“Battle Flag Day – Still Remembered One Hundred Years Later”

(The Des Moines Register, August 11, 1994)

On August 10, 1994, one of the most emotionally charged events in Iowa’s history was commemorated in Des Moines. Three hundred flag-waving descendants of Iowa Civil War veterans, many wearing Civil War era costumes, retraced the route followed by their forefathers 100 years ago that day.

As they paraded down Locust Street, led by the Iowa National Guard’s 34th Army Band, participants were reenacting a historic event. On August 10, 1894, about 5,000 Iowa veterans of the Civil War marched behind their regimental battle flags for the last time.

The men came from all parts of the state to carry 135 flags from the state arsenal on First Street to the Capitol. There they were deposited in glass display cases where they remain to this day. (Note: The flags are currently undergoing preservation treatment and are in the custody of the State Historical Society.)

The original event was filled with emotion. A crowd of thousands lined Locust Street for a solid mile. “None cheered – their hearts stirred too deep,” said one account….”The occasion was too great for noise. There were white-haired mothers whose sons lay dead on Southern battlefields, and sisters whose brothers filled nameless graves in the dark forests of the South.

“My boy fell defending that flag,” said one old man as the banner of his son’s regiment passed by.

“The crowd gave way till the color bearers could let the old man touch the sacred colors with his hands.”

No captured flags were carried in that original procession, though Iowa men had captured more flags than they had regiments. Hatred and revenge were forgotten on that day of solemn gratitude and remembrance.

This year’s march (1994) was also not lacking in emotion. Participants could not help but ponder the emotions and feelings that must have been experienced by those old soldiers 100 years ago as they reminisced on battles long past and comrades lost.

Joyce Kampas of Des Moines, granddaughter of Private Edward J. Bebb, a member of the Fourth Iowa Cavalry from Henry County, covered the parade route in a wheelchair with help from her grandsons, Aaron and Christopher Brown. She carried a sign saying that Bebb, a Medal of Honor winner, had captured a Confederate battle flag.

Perhaps most remarkable of all, Governor Terry Branstad, during a memorial ceremony on the south side of the Capitol at the conclusion of the march, presented proclamations to the sons of two Union Army veterans – Jake Thompson of Ottumwa, whose father, Alester, was a member of the 182nd Ohio Infantry and John Brandon of Albia, whose father, also named John, fought with the 6th Wisconsin Infantry.

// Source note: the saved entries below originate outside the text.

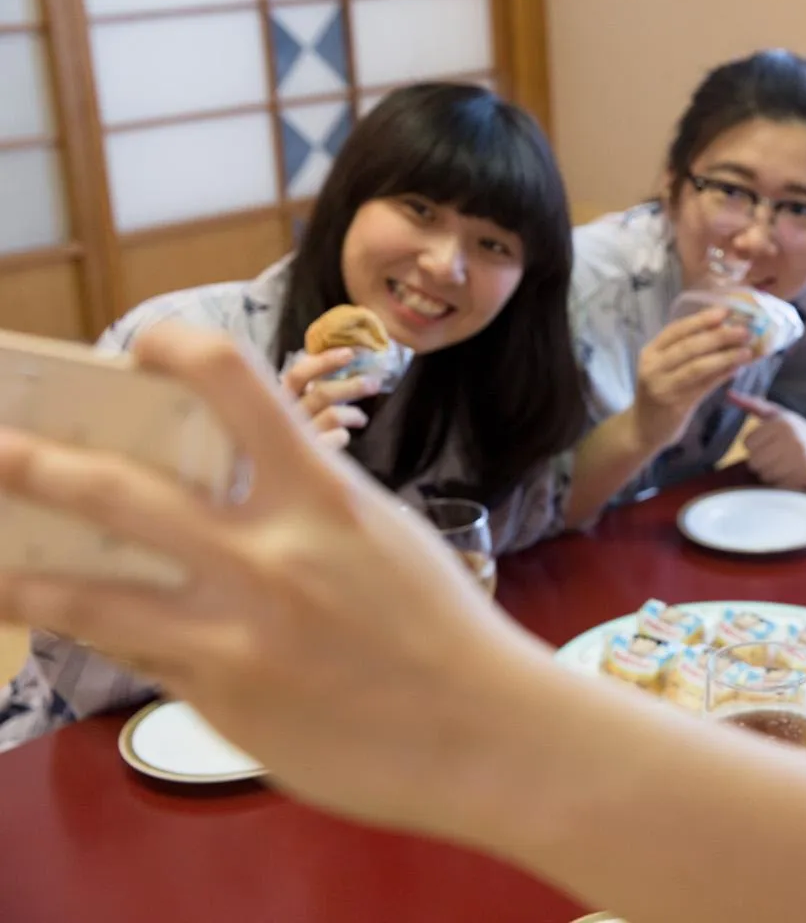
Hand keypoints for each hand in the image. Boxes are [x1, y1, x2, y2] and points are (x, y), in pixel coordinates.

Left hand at [0, 323, 526, 843]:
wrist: (484, 733)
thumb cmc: (442, 628)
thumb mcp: (382, 536)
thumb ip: (302, 506)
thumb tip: (224, 494)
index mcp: (322, 497)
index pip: (233, 382)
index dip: (173, 347)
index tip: (141, 351)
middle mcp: (266, 558)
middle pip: (117, 490)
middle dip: (37, 465)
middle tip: (0, 449)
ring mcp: (234, 633)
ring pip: (89, 592)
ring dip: (24, 574)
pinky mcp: (218, 699)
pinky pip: (136, 655)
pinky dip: (103, 634)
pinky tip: (73, 623)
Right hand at [281, 348, 379, 449]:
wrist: (270, 481)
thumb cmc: (279, 441)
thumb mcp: (285, 412)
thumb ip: (303, 394)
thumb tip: (338, 367)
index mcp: (274, 400)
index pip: (297, 374)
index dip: (324, 362)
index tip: (350, 353)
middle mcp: (283, 417)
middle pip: (322, 393)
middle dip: (352, 386)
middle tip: (374, 383)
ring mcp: (296, 438)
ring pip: (333, 415)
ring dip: (353, 413)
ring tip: (362, 419)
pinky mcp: (308, 457)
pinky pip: (337, 438)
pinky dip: (343, 436)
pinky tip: (343, 438)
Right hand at [632, 308, 752, 449]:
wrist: (642, 429)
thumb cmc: (659, 392)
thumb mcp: (663, 368)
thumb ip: (684, 350)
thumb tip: (722, 329)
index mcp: (650, 352)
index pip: (676, 330)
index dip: (701, 319)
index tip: (725, 311)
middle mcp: (653, 368)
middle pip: (689, 347)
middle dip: (719, 336)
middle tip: (743, 331)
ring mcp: (663, 387)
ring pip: (698, 367)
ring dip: (725, 357)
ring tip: (746, 351)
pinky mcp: (676, 406)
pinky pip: (704, 387)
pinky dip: (722, 376)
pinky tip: (737, 369)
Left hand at [726, 392, 805, 488]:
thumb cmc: (798, 431)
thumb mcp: (778, 414)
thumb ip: (753, 404)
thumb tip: (728, 394)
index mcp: (782, 423)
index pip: (747, 444)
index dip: (755, 446)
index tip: (769, 444)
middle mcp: (792, 439)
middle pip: (754, 462)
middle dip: (762, 461)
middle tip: (776, 457)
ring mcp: (802, 459)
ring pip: (765, 476)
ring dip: (772, 474)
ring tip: (785, 466)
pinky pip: (780, 486)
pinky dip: (783, 484)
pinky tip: (793, 474)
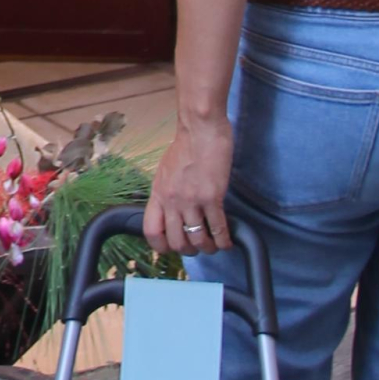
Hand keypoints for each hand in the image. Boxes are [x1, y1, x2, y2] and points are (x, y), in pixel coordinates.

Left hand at [143, 110, 234, 256]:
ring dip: (207, 247)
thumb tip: (172, 210)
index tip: (171, 248)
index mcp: (158, 194)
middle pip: (176, 241)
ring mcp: (192, 200)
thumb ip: (167, 192)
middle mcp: (172, 200)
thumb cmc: (186, 145)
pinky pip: (218, 228)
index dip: (161, 246)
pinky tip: (227, 241)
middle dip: (188, 250)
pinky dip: (223, 240)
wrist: (201, 129)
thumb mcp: (165, 171)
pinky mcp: (213, 197)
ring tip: (214, 245)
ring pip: (198, 239)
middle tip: (197, 247)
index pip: (151, 230)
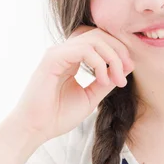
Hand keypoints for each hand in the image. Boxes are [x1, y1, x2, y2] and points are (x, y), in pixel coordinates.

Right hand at [9, 24, 134, 143]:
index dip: (118, 50)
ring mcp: (57, 53)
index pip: (99, 40)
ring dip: (112, 57)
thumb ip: (106, 81)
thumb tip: (125, 68)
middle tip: (127, 70)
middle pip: (99, 34)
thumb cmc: (58, 116)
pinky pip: (83, 50)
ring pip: (94, 39)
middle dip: (119, 50)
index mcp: (72, 59)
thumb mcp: (91, 97)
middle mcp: (64, 52)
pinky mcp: (52, 58)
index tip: (128, 70)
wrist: (35, 129)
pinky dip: (98, 62)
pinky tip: (102, 80)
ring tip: (116, 79)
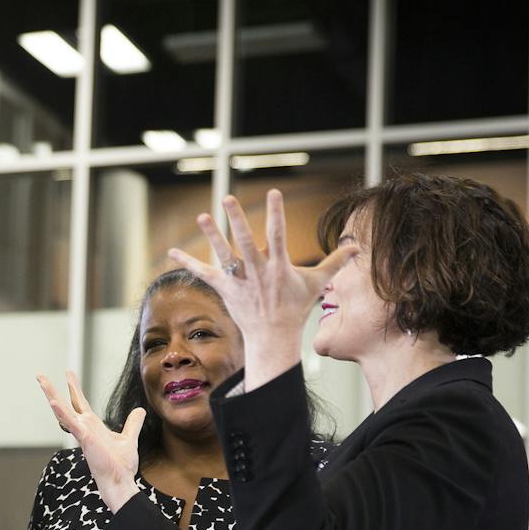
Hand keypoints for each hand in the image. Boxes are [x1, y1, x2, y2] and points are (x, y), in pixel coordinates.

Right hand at [37, 370, 142, 512]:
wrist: (120, 481)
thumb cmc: (122, 465)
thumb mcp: (130, 438)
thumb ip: (133, 424)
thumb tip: (140, 411)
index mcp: (92, 426)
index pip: (80, 403)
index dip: (73, 388)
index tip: (68, 373)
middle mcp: (84, 428)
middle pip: (65, 404)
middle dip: (52, 389)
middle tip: (40, 375)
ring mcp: (82, 433)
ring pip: (62, 410)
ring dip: (51, 395)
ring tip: (41, 380)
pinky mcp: (84, 439)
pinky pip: (71, 423)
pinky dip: (61, 413)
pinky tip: (53, 402)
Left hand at [167, 188, 357, 387]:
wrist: (274, 336)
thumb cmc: (295, 308)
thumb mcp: (317, 283)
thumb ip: (335, 262)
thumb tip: (357, 247)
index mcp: (279, 267)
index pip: (278, 235)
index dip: (276, 214)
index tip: (274, 193)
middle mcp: (257, 273)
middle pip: (245, 242)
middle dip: (237, 220)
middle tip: (227, 198)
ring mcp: (240, 281)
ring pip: (224, 255)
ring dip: (212, 236)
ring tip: (202, 216)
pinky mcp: (225, 289)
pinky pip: (204, 274)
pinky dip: (187, 263)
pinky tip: (171, 251)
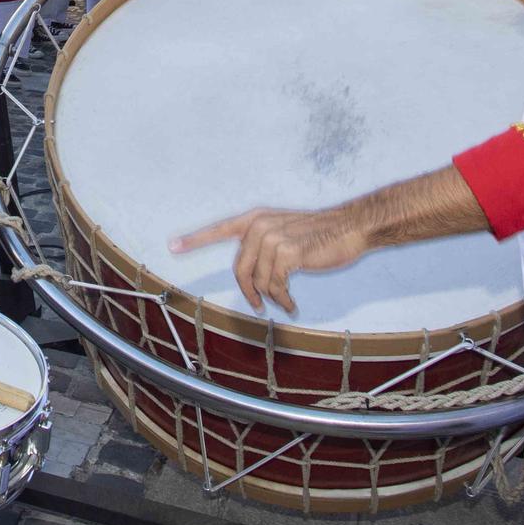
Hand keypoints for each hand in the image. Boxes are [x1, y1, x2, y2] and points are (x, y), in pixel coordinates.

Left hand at [170, 206, 372, 315]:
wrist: (350, 227)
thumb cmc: (320, 234)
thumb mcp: (285, 230)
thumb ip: (263, 243)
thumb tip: (250, 273)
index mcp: (256, 218)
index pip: (219, 228)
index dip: (195, 240)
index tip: (172, 246)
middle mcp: (260, 225)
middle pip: (240, 269)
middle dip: (249, 291)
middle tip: (258, 306)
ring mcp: (272, 238)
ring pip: (259, 281)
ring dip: (271, 298)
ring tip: (285, 302)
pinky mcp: (287, 253)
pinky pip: (275, 287)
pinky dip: (282, 301)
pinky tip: (292, 305)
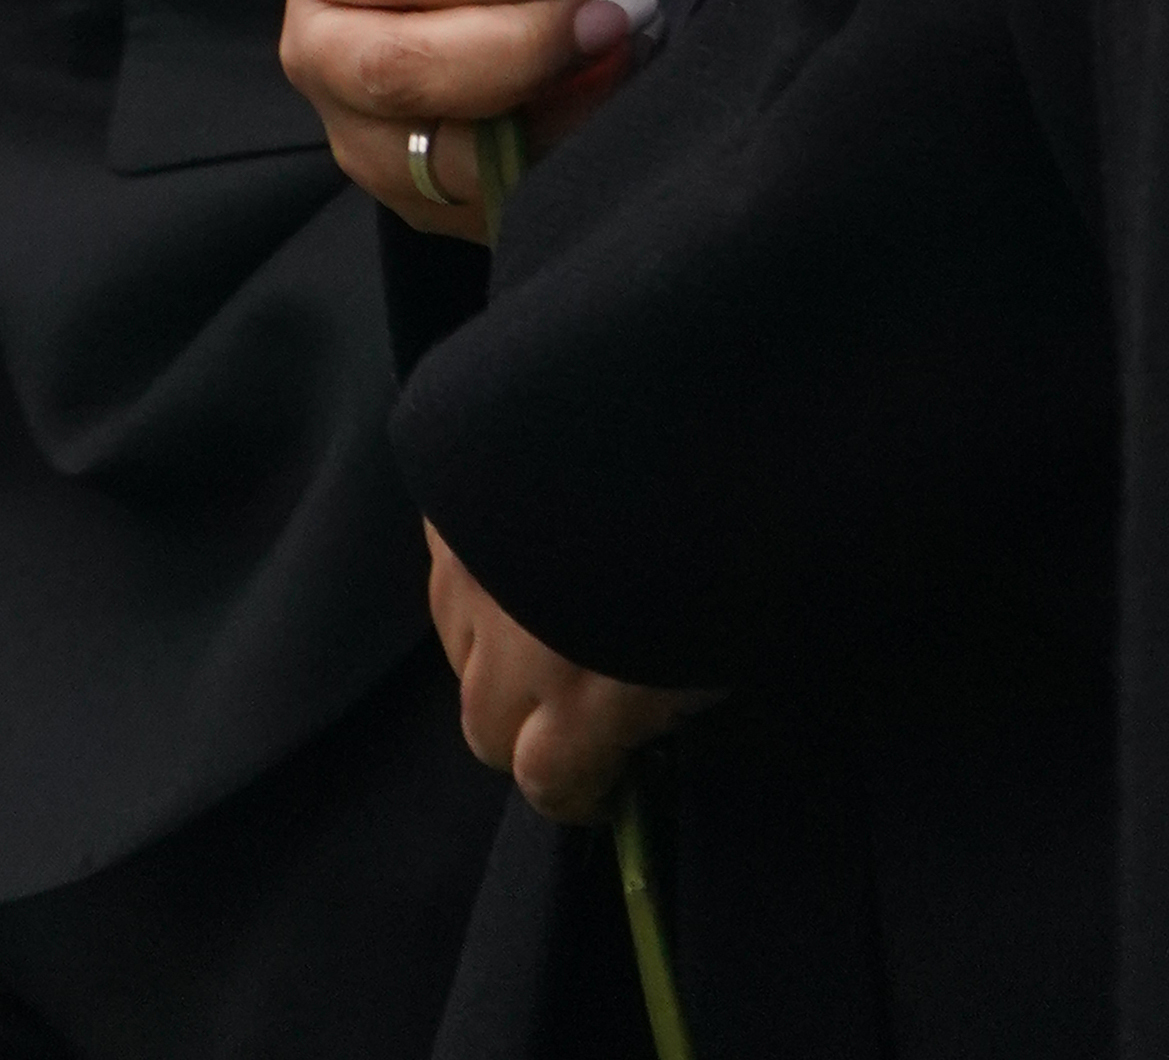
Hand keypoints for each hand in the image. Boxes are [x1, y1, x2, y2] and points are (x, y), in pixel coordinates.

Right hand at [280, 0, 658, 238]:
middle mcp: (319, 49)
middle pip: (402, 66)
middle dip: (525, 42)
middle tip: (618, 11)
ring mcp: (357, 137)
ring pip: (440, 154)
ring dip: (549, 108)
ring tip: (620, 55)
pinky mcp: (412, 202)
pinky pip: (484, 203)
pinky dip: (555, 158)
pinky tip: (604, 105)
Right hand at [426, 530, 707, 821]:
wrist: (655, 378)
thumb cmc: (719, 528)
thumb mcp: (723, 641)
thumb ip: (665, 698)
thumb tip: (637, 719)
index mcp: (584, 696)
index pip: (544, 783)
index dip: (579, 789)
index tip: (611, 774)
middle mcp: (510, 650)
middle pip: (486, 728)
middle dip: (526, 728)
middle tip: (579, 690)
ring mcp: (468, 577)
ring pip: (458, 651)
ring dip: (494, 653)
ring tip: (546, 614)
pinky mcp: (444, 517)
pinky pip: (451, 575)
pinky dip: (481, 581)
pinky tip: (524, 551)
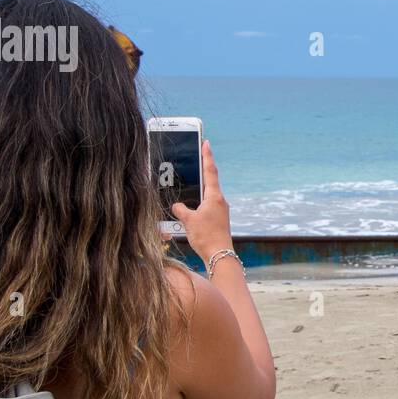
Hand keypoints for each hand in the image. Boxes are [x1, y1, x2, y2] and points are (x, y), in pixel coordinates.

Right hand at [171, 139, 233, 263]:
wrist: (220, 256)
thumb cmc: (206, 237)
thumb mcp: (189, 221)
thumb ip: (181, 210)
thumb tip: (177, 206)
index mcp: (214, 197)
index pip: (210, 171)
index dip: (207, 156)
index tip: (206, 142)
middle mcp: (220, 201)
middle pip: (210, 181)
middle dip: (202, 170)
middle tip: (196, 157)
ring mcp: (220, 211)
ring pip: (207, 195)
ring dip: (199, 189)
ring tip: (190, 183)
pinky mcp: (218, 220)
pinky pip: (206, 207)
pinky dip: (198, 203)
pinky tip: (190, 208)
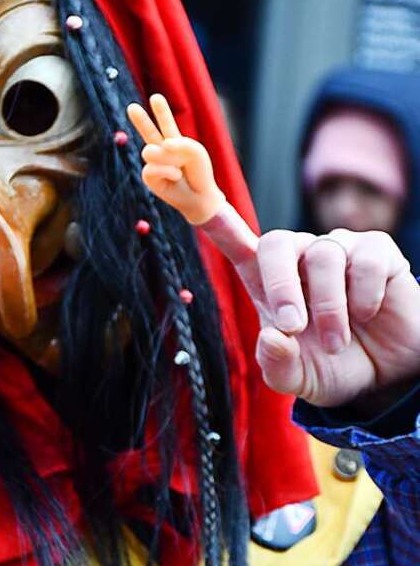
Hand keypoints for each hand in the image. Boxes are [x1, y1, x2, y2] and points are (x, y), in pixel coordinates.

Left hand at [127, 93, 419, 406]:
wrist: (389, 376)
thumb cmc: (332, 367)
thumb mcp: (299, 379)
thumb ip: (278, 366)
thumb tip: (270, 337)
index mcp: (266, 280)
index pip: (235, 240)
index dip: (211, 217)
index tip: (177, 186)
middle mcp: (299, 257)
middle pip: (277, 242)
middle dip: (280, 284)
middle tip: (291, 326)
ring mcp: (338, 249)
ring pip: (323, 256)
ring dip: (328, 307)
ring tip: (335, 342)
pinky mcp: (377, 251)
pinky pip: (364, 258)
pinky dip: (363, 295)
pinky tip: (367, 315)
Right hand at [127, 94, 225, 224]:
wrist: (199, 196)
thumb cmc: (199, 173)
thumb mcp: (196, 152)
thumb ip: (180, 143)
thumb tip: (160, 146)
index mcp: (173, 141)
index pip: (166, 123)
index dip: (161, 111)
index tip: (156, 98)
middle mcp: (162, 150)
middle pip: (148, 131)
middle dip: (140, 119)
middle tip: (131, 107)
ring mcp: (154, 163)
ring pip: (149, 151)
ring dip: (167, 158)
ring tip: (179, 168)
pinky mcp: (149, 177)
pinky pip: (152, 167)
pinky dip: (167, 170)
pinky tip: (176, 176)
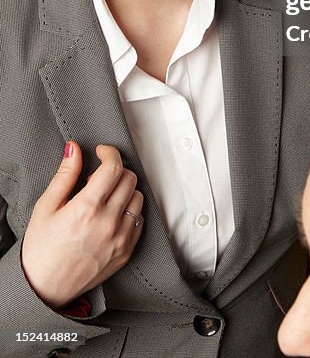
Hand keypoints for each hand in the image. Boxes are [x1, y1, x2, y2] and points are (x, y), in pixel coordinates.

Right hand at [21, 143, 143, 308]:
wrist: (43, 289)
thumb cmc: (41, 250)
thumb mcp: (46, 207)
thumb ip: (64, 175)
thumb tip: (74, 149)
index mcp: (87, 209)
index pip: (113, 167)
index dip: (109, 153)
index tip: (102, 152)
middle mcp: (108, 223)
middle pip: (129, 179)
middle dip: (116, 171)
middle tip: (98, 178)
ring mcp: (120, 239)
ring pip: (138, 198)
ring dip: (125, 191)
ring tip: (105, 198)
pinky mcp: (126, 252)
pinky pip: (140, 220)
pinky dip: (130, 211)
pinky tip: (113, 215)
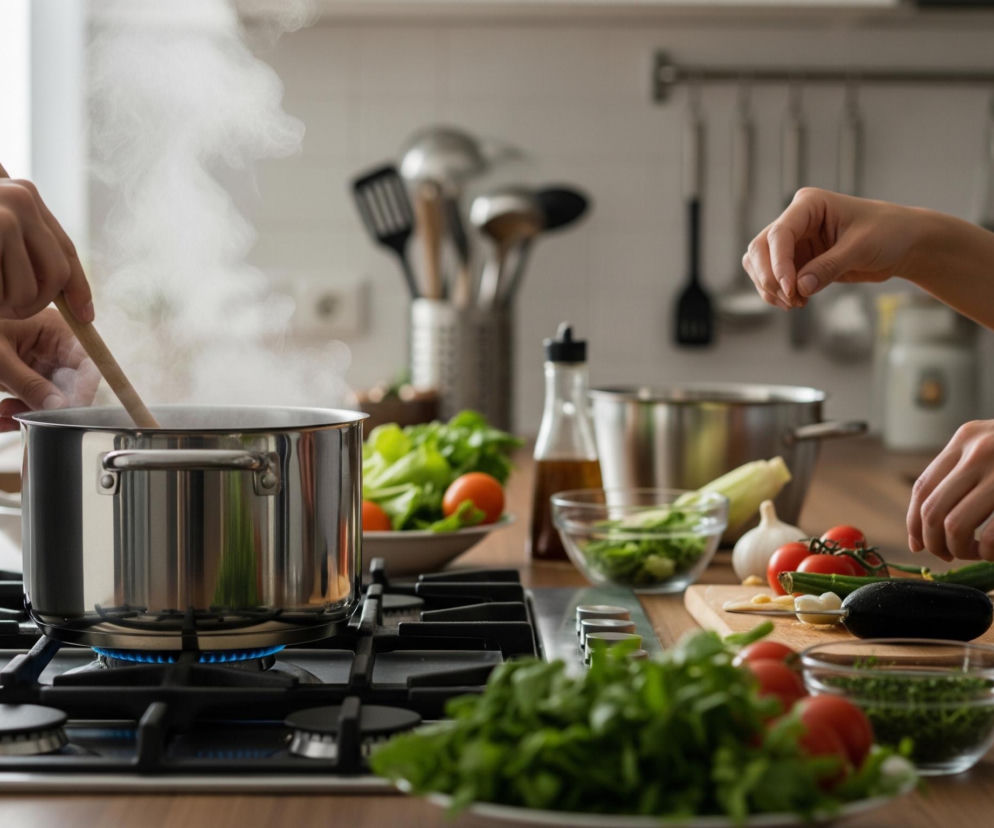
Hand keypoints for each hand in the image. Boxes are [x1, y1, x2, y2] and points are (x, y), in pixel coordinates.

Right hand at [0, 166, 93, 322]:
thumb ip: (19, 245)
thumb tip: (71, 294)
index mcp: (25, 195)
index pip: (66, 251)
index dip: (78, 288)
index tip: (86, 318)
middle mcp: (21, 197)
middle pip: (57, 274)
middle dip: (35, 304)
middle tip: (7, 311)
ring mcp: (6, 214)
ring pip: (33, 290)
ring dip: (6, 306)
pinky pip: (10, 291)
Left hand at [0, 309, 99, 430]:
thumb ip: (30, 384)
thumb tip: (60, 407)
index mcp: (54, 328)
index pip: (87, 362)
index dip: (83, 389)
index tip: (68, 413)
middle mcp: (53, 343)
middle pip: (71, 381)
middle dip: (50, 403)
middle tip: (31, 418)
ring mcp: (40, 358)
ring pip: (53, 393)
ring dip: (32, 408)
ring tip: (5, 413)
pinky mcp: (26, 372)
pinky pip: (35, 395)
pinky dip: (20, 407)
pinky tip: (3, 413)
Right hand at [742, 187, 912, 308]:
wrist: (904, 244)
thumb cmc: (888, 233)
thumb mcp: (861, 248)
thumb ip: (828, 267)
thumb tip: (800, 288)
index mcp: (809, 205)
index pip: (779, 234)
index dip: (778, 264)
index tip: (790, 289)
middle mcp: (796, 220)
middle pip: (760, 249)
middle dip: (769, 277)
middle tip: (791, 300)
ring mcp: (794, 241)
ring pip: (760, 265)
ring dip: (770, 287)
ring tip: (796, 303)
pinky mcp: (798, 261)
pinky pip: (773, 278)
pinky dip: (778, 293)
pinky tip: (798, 302)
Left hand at [907, 420, 993, 561]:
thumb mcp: (992, 448)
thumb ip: (963, 471)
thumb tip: (924, 528)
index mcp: (965, 439)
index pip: (922, 487)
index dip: (914, 522)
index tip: (918, 544)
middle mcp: (978, 451)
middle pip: (932, 509)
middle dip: (934, 542)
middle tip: (947, 554)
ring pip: (954, 525)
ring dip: (959, 549)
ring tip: (973, 554)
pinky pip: (990, 536)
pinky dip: (987, 553)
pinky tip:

The eighty-five year-old Thompson (whose father was 72 when Thompson was born) remembers his father being with Sherman at Atlanta. The eighty-one year-old Brandon (whose father was 69 when Brandon was born) recalls listening to his father tell stories about the war. “I was just a little boy,” Brandon remembers. “He told me a lot about it. Kids weren’t interested in (Civil War history) then. I am now.” It was a sentiment shared by many others in attendance.